Our regular reader will know we’ve been somewhat puzzled by the presence of the PrevConstituencyId field in the constituency table. A field both sparsely and oddly populated. We had thought it might be meant to span boundary sets, linking a constituency to a preceding constituency with the same name but a different geography. We’d also thought it may have been used to group constituency incumbencies for people like Theresa May, who’s been the Member for Maidenhead since 1997, though the definition of Maidenhead may well have changed. And its ONS code definitely has. Colleagues in Software Engineering have investigated the Member website code and it turns out the grouping of Maidenheads is based entirely on string matching, the PrevConstituencyId field playing no part. They’ve also confirmed they can find no mention of the PrevConstituencyId field in website code, MNIS code or the code of any application downstream of MNIS. So that’s one more thing to tick off our worry list.
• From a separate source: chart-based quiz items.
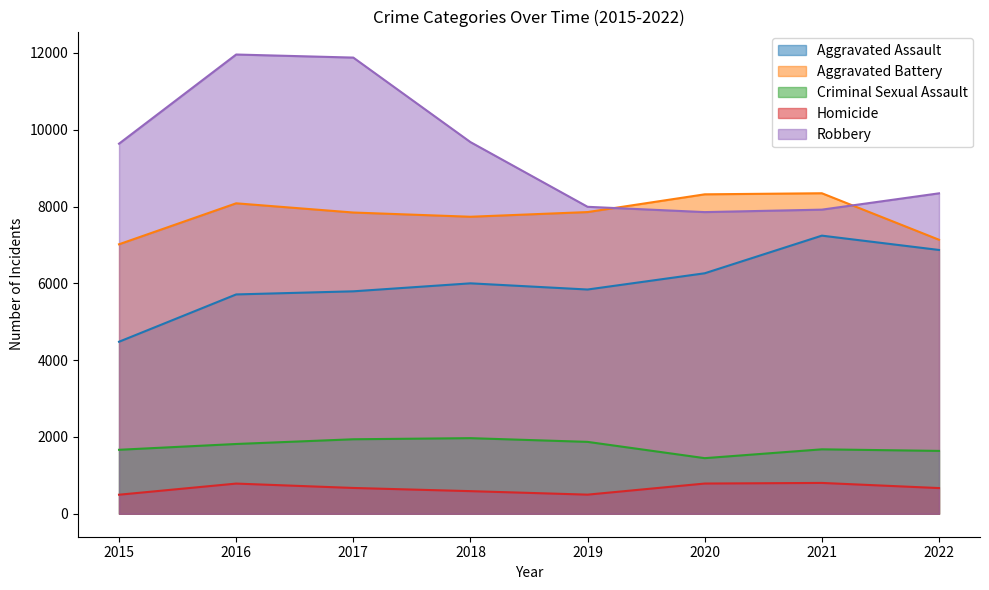

True or false: Aggravated Assault has a value of 10328 at 2018.

False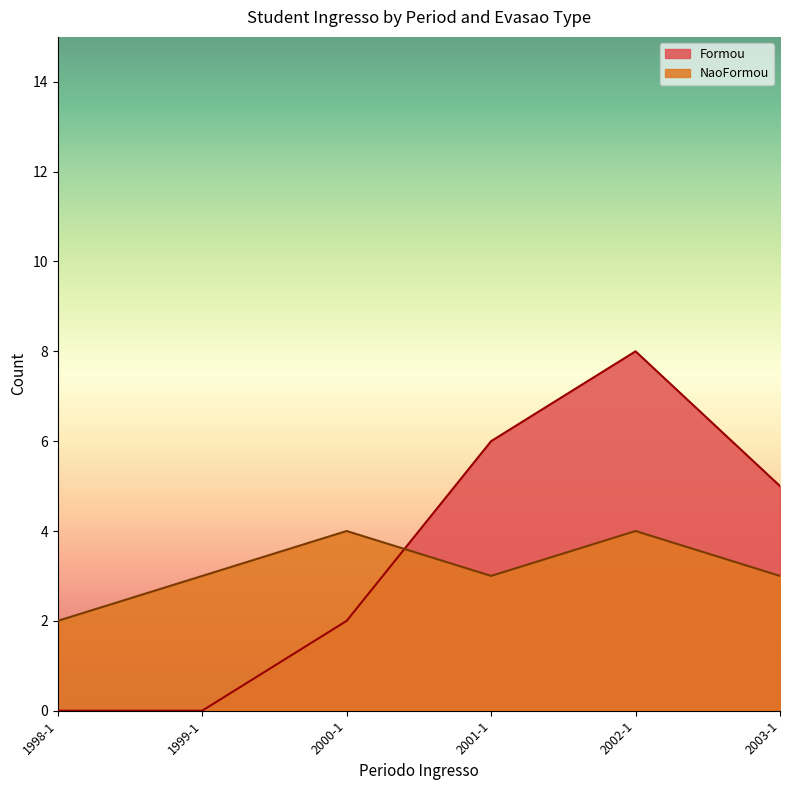

How many lines are shown in the chart?

2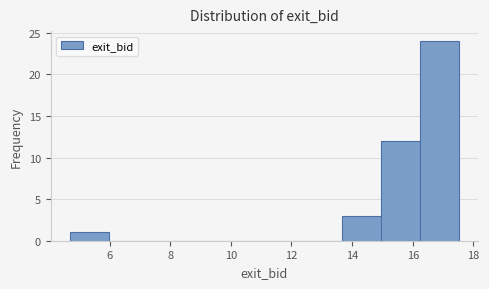

How tall is the bar that spans 13.6 to 15.0 on the x-axis? Neither the bar edges nor the heights are printed on the chart, so give them approximately, as read against the axes.

3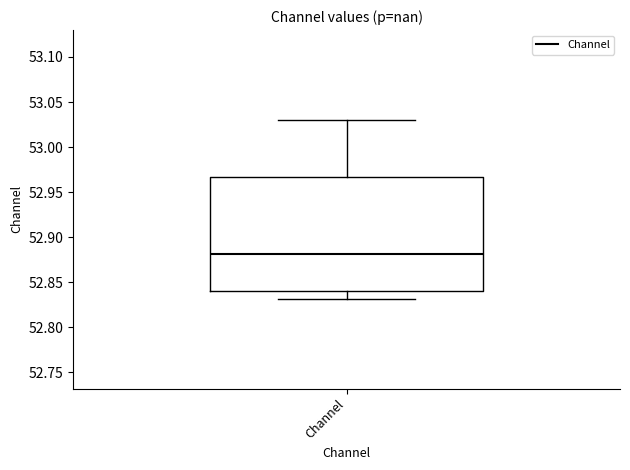

Where does the upper whisker of the box for Channel end on the y-axis? The values are not printed on the chart, so give them approximately, as read against the axis.

53.030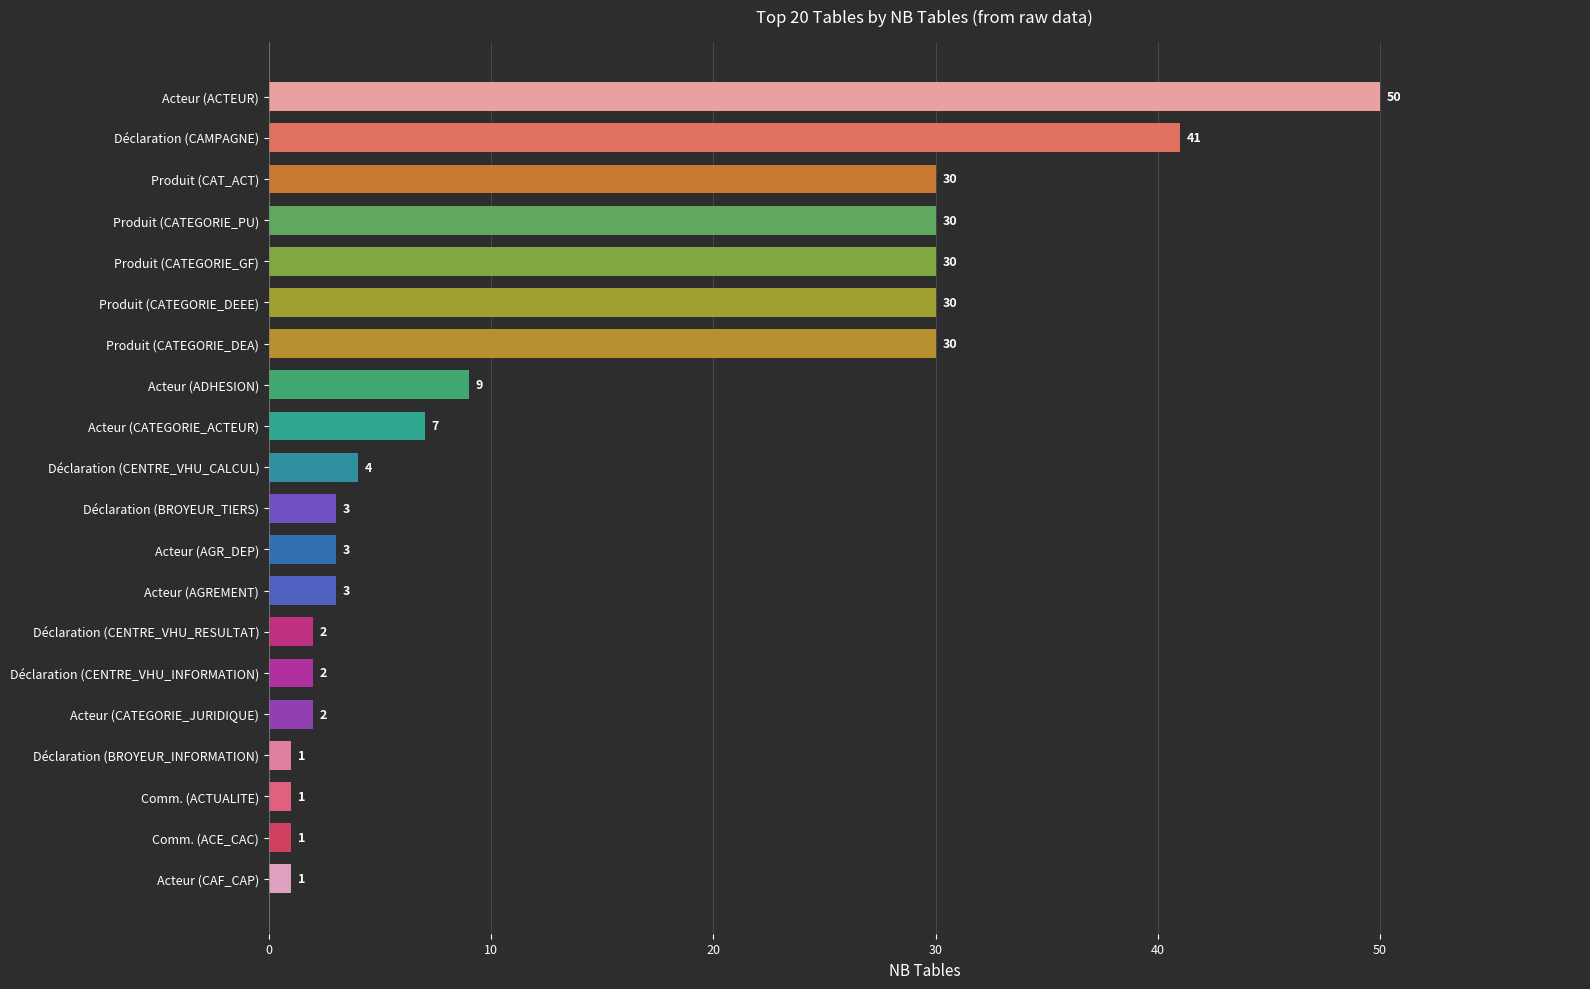

The value at Produit (CATEGORIE_PU) is 7. True or false?

False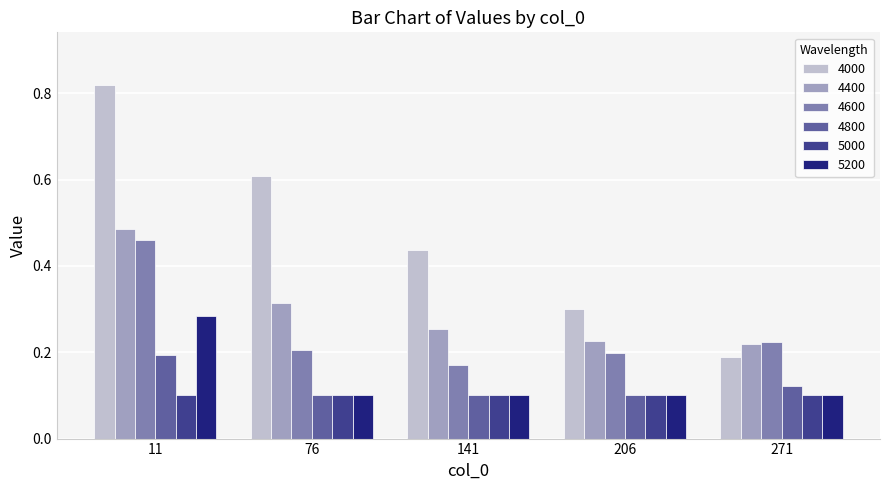

Which series has the largest total across all categories?

4000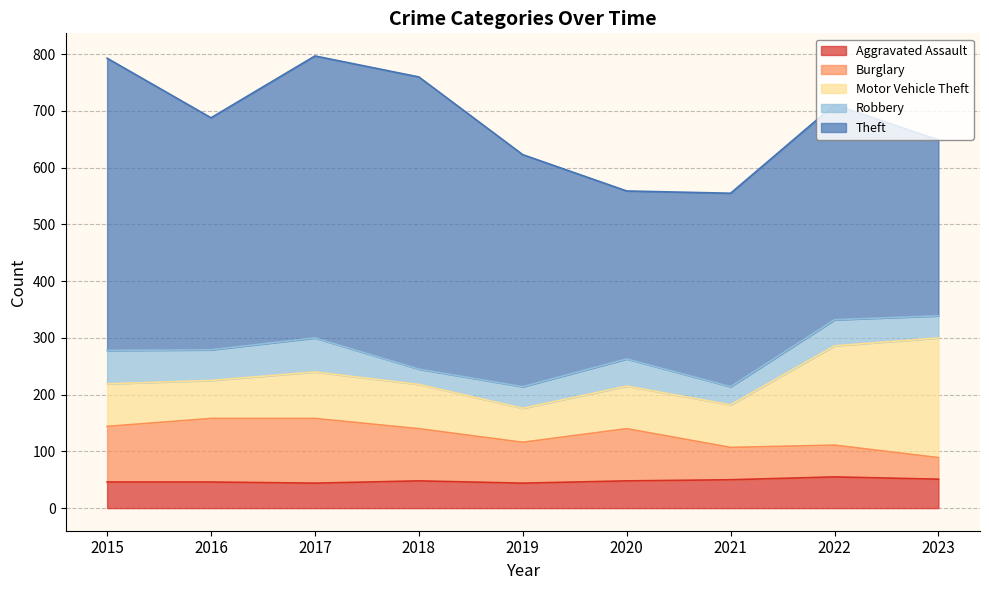

What is the value of the Theft point at the 5th from the left?

409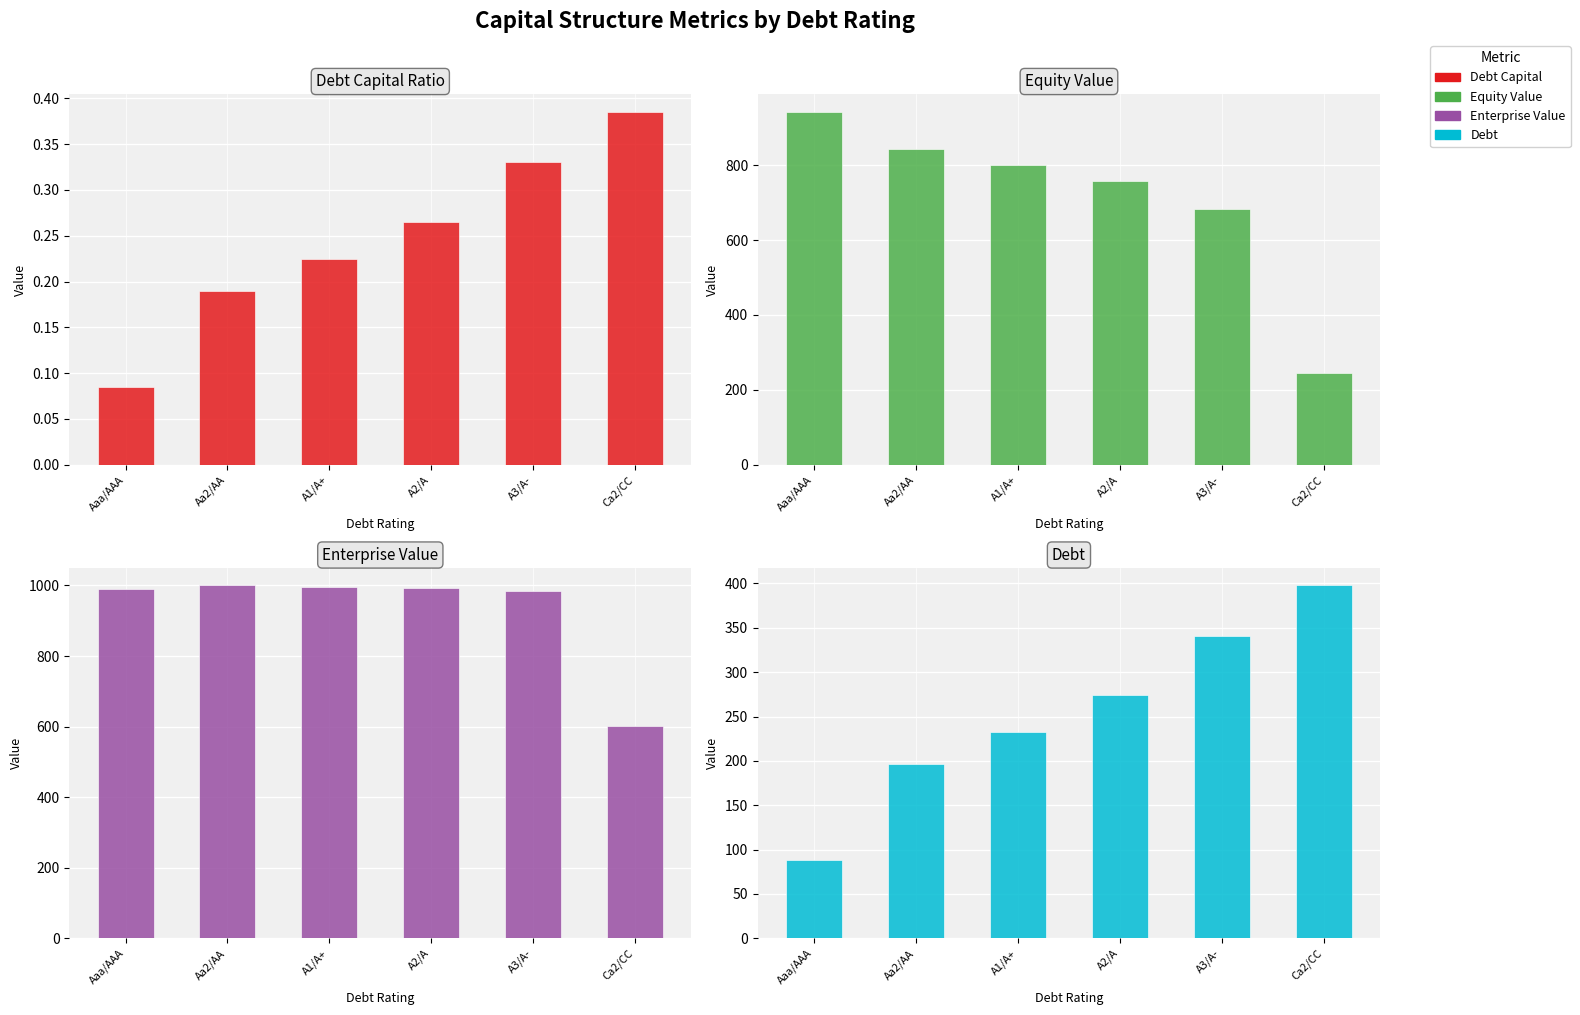

Which category has the lowest value in the debt_capital series?

Aaa/AAA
Unfortunately, whilst the upcoming boundary change appears to have little effect on our handling of constituencies - at least beyond applying end dates to old ones and creating 650 new ones - it does have knock-on effects for the handling of election results. Our dear reader will be all too familiar with messaging such as ‘Con hold’ or ‘Lab win’, but, when boundaries change, what does one compare results to? One suggestion was to base such messaging on notional results. Or what would the election results for this new constituency have looked like at the last election if the new boundaries had been in place back then. With a statistician’s finger in the air we are informed that perhaps around 50 of our newly minted constituencies would have returned different winners if the same boundaries had been in place back in 2019. So flagging wins and holds against notional results felt like a losing bet without one hell of a lot of explanatory messaging. For that reason, we think we’ve decided against using the ‘gain / hold’ messaging. At least for this round.

Keeping Jianhan busy

Included here only for the attention of JO Jane - let’s face it, it’s unlikely to be of much interest to anyone else - Librarian Jayne and Michael are delighted to announce they’ve finally planned out the work for applying sort orders to procedures. The ordering of procedure listings on our statutory instrument website currently being based on name only, we have to fiddle around with procedure names in order to get them to list in the order JO Jane prefers. Less than ideal as information managers everywhere will concur. Separating list order from naming - and indeed identity, screams Michael, off stage left - being one of our mission statements, that problem will hopefully get solved soon. And keep our Jianhan occupied for at least another week.

Bot botherations

Followers of our assorted Twitter bots may well have noticed our pinned tweets suggesting our bot services are deprecated and will disappear shortly. This is because we received an email - presumably from some bloke in California - insisting that our API keys were being revoked and our many and varied bot accounts would stop working. Given Twitter’s pricing “strategy”, handing over large quantities of cash for upwards of 30 - and counting - accounts felt like an unreasonable ask of the taxpayer. So we bunged up a going away message, sat back and waited. And the bots kept working. And, as of today, they work still. All quite embarrassing. But only goes to show that Twitter’s new owners can’t even break things properly. In the meanwhile, all bots remain available and will continue to remain available in the fediverse. At least until some billionaire decides to buy the internet and change “strategy” once a week.

On the subject of Mastodon, one of our readers - we’re pretty confident we have at least two - got in touch to ask if we might transform the subject headings applied to written questions by team:Anya into hashtags. That work is now done and looks like a proper improvement. Thanks Tony.